7192 - Le grand maître 44

N. Lygeros

Un nom.
Un symbole.
Philippe de Villiers de L’Isle-Adam.
En l’an de grâce 1522, le miracle eut lieu.
Un souvenir gravé dans la mémoire des Serviteurs.
Dans le refuge, il repensait à sa défense héroïque mais aussi aux six cents Chevaliers et aux quatre mille cinq cents hommes d’armes face aux deux cent mille combattants de Soliman.
Six mois de siège.
Une trahison.
Une défaite dans la dignité.
Un combat exemplaire.
Et une suite sans précédent.
Cette étape cruciale qui eut lieu à Rhodes changea le cours de l’ordre de Saint-Jean.
Dans la pièce, il eut une bouffée de chaleur. Le souvenir était encore plus présent que ce qu’il pouvait imaginer. Il n’en comprenait pas la raison, du moins à cet instant. Il décida de sortir du refuge pour comprendre ce phénomène étrange et en même temps si familier. La rue était vide avec son pavage si particulier qui blessait ses pieds comme dans le temps. Il la remonta vers le Palais.
Ouverture sur le temps.
La ramification commençait à produire ses premiers effets.
Approche caméléonienne.
Une nouvelle nécessité se mettait en place, de cela il en était certain.
Le ciel était d’un bleu limpide et le soleil cognait dur.
Il admira la perspective, elle n’avait pas changé, comme immuable et pourtant combien de branches s’étaient croisées à cet endroit.
Quant il atteignit le sommet, il se souvint d’une autre image prise dans la nuit.
Les lumières dans l’obscurité.
Activation de la procédure.
C’était un autre soir avec son ami le musicien, celui qui était capable de mettre des notes sur ses pensées tout en conservant le même esprit.
Le Pacte Amical.
Il serait lui aussi dans cette bataille même si l’ennemi n’avait encore montré que son ombre.

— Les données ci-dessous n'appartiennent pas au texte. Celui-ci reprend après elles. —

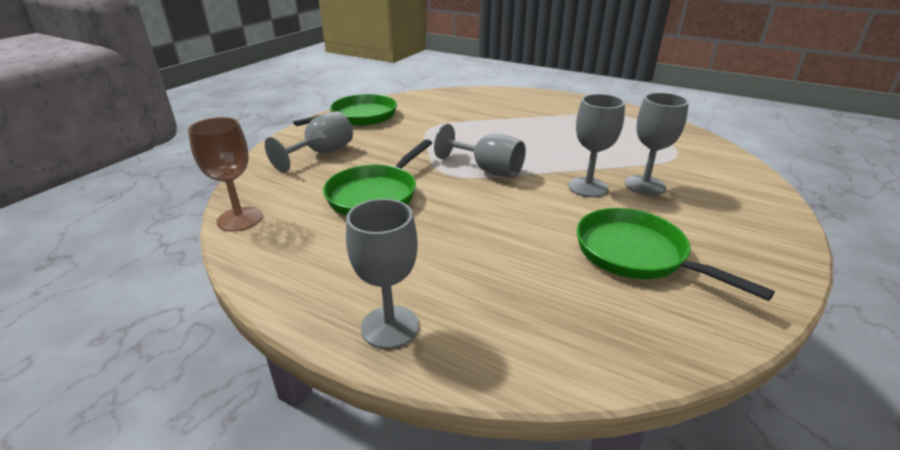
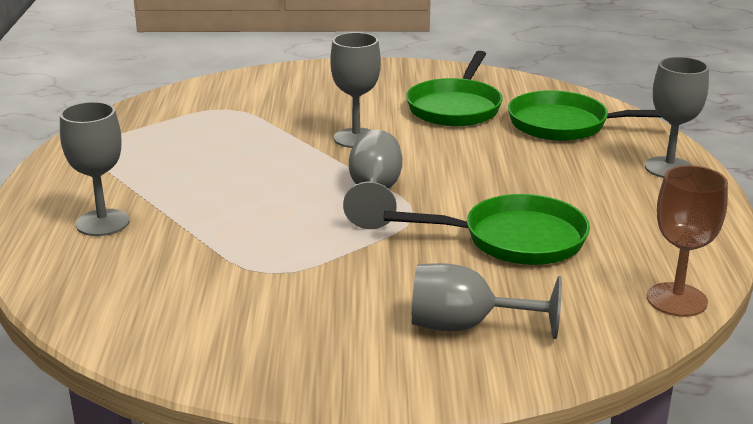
camera: 120 degrees left, 5 degrees down
(360, 117) = (286, 357): green pan -> green pan (564, 125)
(644, 185) = (321, 116): grey goblet -> grey goblet (102, 223)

Il posa son regard sur le Palais.
Activation mnémonique.
Les structures syntaxiques n’ étaient qu’une autre initiation. La structure ouverte était prête. Seulement, il fallait l’activer au bon moment pour se défendre. Il se demanda comment il allait convaincre le présent de la continuité, du danger du passé qui allait poindre.
Ces hommes qui marchaient sur les pierres sans réaliser la présence du temps, ne pouvaient saisir l’essence de cette quête.
Qu’importe, il fallait agir avec ou sans. Ce serait donc sans.
Il s’enfonça dans la vieille ville pour repérer les signes du passé. Non pas pour les contempler mais pour cartographier le plan analogique de la bataille.
C’était une étape importante, sinon il faudrait se replier à nouveau sur l’île de Malte. Auparavant, il devait saisir les éléments caractéristiques de l’attaque pour marquer le territoire.
Il sentit à nouveau le pion dans sa main. Les autres pièces attendaient mais il comptait suivre la méthode de Philidor, même si Sokolski permettait l’activation immédiate du fou.
L’officier du Palais.
Tel était le contact.
En attendant, il fallait préparer l’aile pour contrebalancer le contrôle du centre.
En effet, cette fois, une attaque frontale était possible.
Vision stratégique.
Analyse topostratégique.
Il avait déjà préparé les Diagrammes de Voronoï et la triangulation de Delauney, dans le cadre d’une approche théorique afin de mettre en évidence les éléments structurels et les points critiques, comme s’il s’agissait d’une nouvelle partie d’échecs.
Il avait en tête la partie de Reti de 1923, la même année que les Accords de Lausanne qui avaient bafoué les droits des Arméniens.
Il était nécessaire d’étudier même les défaites et surtout la gestion de la retraite comme l’a montré le grand maître 44.
Car il ne s’agissait pas seulement de vaincre dans l’espace mais surtout de durer dans le temps, le seul endroit où la résistance était possible.
Telle était l’idée du Serviteur de l’Humanité.